We will study major mechanisms of self-healing in Molluscan hard tissues taking lessons from biology. We are interested in mollusks because of the ease in monitoring the healing process using existing characterization techniques. The ability to self-heal their non-living hard tissues externally, make mollusks remarkable from both an evolutionary perspective and a materials perspective. Biological systems have evolved to repair their own hard tissues such as bone and dentin, but bone and tooth repair is accomplished with a specific blood supply for nutrient delivery at the cellular level. The Molluscan process of "self-healing" takes place in an aqueous environment where there are no direct supplies of nutrients. In fact the nutrients may be washed away from the injury site with the flow of water. This self-healing process is interesting to materials scientists as a possible model for synthesizing new Smart materials that do not need an in situ location for growth and gaining insight into biomineralization and its interaction with the organics regulating the process.

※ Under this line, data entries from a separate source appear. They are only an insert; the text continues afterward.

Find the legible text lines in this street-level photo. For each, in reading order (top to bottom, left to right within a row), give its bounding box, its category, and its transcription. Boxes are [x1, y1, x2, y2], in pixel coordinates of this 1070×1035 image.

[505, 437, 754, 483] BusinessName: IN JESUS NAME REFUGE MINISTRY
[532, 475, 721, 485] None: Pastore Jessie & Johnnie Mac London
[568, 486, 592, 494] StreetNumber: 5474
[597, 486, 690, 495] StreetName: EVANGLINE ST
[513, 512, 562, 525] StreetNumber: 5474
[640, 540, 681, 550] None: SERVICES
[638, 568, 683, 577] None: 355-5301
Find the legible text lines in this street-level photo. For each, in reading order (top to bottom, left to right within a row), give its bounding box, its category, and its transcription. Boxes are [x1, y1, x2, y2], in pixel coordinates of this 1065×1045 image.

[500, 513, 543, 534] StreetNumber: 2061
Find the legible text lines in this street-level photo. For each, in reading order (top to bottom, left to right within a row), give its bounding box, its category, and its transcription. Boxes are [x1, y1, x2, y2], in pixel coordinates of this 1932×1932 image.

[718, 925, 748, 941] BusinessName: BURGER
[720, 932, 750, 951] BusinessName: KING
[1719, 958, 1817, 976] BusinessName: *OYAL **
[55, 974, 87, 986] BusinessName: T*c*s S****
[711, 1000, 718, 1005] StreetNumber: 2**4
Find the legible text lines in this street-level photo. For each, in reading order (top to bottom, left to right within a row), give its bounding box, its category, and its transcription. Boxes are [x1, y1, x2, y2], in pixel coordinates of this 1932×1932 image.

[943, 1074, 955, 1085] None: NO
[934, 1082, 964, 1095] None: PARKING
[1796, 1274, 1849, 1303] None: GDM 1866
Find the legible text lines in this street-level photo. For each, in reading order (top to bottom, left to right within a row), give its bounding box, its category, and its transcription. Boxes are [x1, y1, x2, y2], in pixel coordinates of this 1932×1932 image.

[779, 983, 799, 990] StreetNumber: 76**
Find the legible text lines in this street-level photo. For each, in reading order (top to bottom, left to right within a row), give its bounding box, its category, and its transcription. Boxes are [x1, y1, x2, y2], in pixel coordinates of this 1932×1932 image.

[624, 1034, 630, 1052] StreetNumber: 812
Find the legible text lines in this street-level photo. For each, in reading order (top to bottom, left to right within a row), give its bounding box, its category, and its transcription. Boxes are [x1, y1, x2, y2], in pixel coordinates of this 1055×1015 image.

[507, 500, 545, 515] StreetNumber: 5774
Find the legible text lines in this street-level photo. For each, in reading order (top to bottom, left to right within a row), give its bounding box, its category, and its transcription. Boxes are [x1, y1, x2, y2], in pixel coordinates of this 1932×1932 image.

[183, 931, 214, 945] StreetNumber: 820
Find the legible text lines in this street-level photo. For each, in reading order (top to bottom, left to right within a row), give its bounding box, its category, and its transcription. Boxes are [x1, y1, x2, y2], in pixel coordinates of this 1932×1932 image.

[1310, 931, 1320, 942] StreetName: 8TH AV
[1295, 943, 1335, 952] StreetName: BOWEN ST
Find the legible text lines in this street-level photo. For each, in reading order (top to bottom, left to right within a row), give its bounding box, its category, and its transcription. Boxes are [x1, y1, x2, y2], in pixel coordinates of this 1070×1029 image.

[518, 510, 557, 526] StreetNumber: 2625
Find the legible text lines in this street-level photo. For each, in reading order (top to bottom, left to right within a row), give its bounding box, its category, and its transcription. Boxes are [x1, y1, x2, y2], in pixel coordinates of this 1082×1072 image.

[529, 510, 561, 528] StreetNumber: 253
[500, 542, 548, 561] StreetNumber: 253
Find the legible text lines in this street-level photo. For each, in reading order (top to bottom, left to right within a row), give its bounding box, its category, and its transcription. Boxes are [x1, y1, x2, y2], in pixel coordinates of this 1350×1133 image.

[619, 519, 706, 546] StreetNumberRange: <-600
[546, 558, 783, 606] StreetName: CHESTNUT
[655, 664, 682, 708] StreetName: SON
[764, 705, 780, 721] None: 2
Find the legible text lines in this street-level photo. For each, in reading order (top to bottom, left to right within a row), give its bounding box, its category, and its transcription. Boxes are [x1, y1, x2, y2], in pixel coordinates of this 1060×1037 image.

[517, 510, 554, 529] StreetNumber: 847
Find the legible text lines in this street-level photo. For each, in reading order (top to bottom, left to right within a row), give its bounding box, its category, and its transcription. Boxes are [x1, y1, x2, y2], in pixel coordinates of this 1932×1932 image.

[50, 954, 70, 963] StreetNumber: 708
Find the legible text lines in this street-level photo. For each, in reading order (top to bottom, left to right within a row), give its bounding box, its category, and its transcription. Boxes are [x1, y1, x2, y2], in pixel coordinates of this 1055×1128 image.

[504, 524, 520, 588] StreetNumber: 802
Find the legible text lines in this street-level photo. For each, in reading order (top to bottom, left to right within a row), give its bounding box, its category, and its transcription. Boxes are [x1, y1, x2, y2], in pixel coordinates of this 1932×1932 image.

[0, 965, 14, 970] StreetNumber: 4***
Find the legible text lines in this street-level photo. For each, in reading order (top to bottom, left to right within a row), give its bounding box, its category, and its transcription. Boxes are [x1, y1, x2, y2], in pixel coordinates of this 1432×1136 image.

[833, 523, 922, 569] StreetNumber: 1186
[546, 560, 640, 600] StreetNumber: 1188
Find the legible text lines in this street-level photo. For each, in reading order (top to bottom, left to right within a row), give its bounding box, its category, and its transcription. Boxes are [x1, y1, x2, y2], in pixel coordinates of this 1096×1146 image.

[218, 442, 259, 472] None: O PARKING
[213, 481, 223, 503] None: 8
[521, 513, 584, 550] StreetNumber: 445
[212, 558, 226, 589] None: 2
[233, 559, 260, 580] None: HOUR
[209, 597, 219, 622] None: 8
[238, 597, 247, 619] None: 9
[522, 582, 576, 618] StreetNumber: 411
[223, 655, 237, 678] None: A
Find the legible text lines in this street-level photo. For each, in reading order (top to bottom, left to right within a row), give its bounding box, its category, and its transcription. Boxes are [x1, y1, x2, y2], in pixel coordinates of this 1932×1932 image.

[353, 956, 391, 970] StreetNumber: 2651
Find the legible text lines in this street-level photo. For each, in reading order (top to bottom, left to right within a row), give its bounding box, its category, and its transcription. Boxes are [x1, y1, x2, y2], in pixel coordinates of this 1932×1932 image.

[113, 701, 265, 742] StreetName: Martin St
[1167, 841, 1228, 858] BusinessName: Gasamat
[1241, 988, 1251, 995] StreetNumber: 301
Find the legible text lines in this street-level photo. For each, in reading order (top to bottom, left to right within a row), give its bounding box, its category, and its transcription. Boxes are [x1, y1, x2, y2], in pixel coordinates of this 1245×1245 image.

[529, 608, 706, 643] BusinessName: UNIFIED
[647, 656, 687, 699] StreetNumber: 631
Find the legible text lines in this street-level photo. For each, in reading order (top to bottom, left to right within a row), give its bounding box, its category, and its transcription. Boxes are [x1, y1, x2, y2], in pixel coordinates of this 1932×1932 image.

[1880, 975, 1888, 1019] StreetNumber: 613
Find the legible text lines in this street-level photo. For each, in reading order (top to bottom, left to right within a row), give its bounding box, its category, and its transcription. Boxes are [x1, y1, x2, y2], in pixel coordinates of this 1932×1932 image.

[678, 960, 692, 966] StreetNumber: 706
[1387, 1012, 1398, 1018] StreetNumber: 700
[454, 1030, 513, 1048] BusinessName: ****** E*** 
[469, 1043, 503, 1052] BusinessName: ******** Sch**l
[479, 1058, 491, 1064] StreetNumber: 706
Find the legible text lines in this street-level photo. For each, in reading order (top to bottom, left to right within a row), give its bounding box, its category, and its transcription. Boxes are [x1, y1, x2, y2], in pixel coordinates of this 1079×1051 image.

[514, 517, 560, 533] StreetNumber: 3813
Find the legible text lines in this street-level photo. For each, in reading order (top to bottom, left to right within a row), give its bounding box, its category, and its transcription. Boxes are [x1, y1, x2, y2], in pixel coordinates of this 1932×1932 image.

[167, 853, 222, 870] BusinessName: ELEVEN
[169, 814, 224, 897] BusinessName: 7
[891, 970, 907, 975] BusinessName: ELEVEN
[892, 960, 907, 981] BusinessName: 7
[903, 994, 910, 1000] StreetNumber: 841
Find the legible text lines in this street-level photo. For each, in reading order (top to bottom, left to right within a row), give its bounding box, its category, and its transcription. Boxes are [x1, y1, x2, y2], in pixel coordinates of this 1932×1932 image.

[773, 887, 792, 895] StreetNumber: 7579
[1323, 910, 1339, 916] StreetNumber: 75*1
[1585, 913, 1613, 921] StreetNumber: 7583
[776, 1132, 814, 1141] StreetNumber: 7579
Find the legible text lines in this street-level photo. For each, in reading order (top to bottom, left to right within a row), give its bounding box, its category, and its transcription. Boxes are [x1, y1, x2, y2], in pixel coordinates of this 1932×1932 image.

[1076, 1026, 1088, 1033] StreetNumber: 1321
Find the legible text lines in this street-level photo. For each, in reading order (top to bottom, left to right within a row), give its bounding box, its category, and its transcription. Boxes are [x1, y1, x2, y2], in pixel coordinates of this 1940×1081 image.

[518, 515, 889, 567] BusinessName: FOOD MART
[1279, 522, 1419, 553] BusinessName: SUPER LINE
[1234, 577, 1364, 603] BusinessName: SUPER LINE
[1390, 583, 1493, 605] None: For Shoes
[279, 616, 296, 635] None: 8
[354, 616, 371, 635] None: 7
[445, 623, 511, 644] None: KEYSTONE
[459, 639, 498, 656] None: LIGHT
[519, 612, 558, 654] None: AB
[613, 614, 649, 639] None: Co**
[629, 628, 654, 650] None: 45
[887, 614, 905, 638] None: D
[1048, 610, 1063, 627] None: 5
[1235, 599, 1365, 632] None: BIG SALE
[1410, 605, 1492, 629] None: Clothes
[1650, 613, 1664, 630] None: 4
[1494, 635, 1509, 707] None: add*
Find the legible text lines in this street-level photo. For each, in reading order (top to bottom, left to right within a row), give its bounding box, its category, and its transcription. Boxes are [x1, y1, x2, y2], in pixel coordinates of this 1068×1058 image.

This project will focus on two objectives firstly understanding the growth rates of shell deposition, growth and scar formation and secondly characterizing the biomineralization, microstructure, and mechanical properties of scar tissue as compared to normal tissue. By performing controlled injury experiments on two mollusk species, we can initiate the self-healing process and characterize all phases of its development. Using mechanical tests including micro-bend tests and atomic force microscopy with nanoindentation we can determine the hardness, micro-hardness, Young's modulus, strength and ductility of the self-healed tissue. In addition, scanning electron microscopy, transmission electron microscopy, atomic force microscopy, and x-ray crystallography will be used to determine the characteristics of the self-healed tissues.

Molluscan self-healing is an excellent model for a self-assembly, highly organized and rapid. Could this biological lesson be applied to synthetic materials systems, we may be able to engineer a new generation of materials with the ability to heal themselves in aqueous environment or in body fluids.